Lieu reached out to the criminal justice advocacy group, the Anti-Police Terror Project, telling them, “get here before things take a turn for the worse.”

“It was the first time that we’ve had a situation where Cat Brooks has been willing to contact the police department in any way and provide information that can safely resolve the situation,” said Oakland Police Chief LeRonne Armstrong.

“To OPD’s credit, words that we are not used to hearing Cat Brooks say but, to their credit, from the time that we were on scene, they knew who we were, they gave us the info we needed,” said Brooks. 

Co-Founder Cat Brooks says the group reached out to the suspect’s mother, who rushed to the scene.

“He’s surrounded by cops, he knows there’s a gun in his lap, he knows how this plays out,” said Brooks.  

Back in 2018, a similar situation played out very differently. 

Police shot and killed a homeless man named Joshua Pawlik, who was asleep on the ground but had a gun in his possession. 

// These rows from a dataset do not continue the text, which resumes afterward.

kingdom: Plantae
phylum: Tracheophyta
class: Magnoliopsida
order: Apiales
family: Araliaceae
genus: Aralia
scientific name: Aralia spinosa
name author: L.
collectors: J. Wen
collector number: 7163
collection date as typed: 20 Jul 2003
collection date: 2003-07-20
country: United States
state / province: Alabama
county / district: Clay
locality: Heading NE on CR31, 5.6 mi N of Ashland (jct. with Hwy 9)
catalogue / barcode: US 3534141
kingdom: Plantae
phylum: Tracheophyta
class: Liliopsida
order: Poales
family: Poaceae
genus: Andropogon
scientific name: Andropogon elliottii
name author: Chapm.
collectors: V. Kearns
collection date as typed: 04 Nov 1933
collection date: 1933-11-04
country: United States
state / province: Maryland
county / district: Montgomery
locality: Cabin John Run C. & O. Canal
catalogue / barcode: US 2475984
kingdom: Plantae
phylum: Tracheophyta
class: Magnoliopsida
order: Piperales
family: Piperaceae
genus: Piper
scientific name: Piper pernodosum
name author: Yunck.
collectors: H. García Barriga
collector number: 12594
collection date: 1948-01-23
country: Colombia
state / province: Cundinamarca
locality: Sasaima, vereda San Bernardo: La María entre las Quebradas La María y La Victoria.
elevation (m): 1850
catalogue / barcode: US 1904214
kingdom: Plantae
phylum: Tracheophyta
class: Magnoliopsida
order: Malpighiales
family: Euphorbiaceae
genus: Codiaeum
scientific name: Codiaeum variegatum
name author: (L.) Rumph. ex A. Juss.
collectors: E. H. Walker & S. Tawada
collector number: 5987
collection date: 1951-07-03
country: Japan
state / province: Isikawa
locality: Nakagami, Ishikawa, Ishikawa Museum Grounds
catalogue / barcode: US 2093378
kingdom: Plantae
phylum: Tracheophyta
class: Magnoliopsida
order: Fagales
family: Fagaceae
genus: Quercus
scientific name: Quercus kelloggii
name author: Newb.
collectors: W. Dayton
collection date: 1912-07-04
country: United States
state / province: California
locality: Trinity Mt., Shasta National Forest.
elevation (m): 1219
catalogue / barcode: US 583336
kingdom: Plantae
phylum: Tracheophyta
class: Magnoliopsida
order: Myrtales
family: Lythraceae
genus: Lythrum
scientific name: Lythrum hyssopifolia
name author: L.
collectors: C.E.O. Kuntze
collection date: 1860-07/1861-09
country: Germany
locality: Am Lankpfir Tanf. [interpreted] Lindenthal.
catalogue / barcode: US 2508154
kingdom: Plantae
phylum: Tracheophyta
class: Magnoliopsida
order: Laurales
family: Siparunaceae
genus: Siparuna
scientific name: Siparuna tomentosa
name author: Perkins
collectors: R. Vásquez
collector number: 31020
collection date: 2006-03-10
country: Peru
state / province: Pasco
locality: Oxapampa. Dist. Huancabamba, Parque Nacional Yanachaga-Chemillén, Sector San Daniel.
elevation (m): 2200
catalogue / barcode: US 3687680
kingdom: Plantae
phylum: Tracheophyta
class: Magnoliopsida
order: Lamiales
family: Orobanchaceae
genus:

This time, after four hours, the suspect’s mother convinced the man to surrender to police.  

“This was a new day,” said Brooks. “It was a turning point.”

Chief Armstrong says there’s a fine line between neighbors being helpful and neighbors creating distractions. 

“We have to balance that,” he said. “We don’t want to introduce people who might escalate a situation as well.”

Brooks said this was a great example of what could happen when the community and police work together.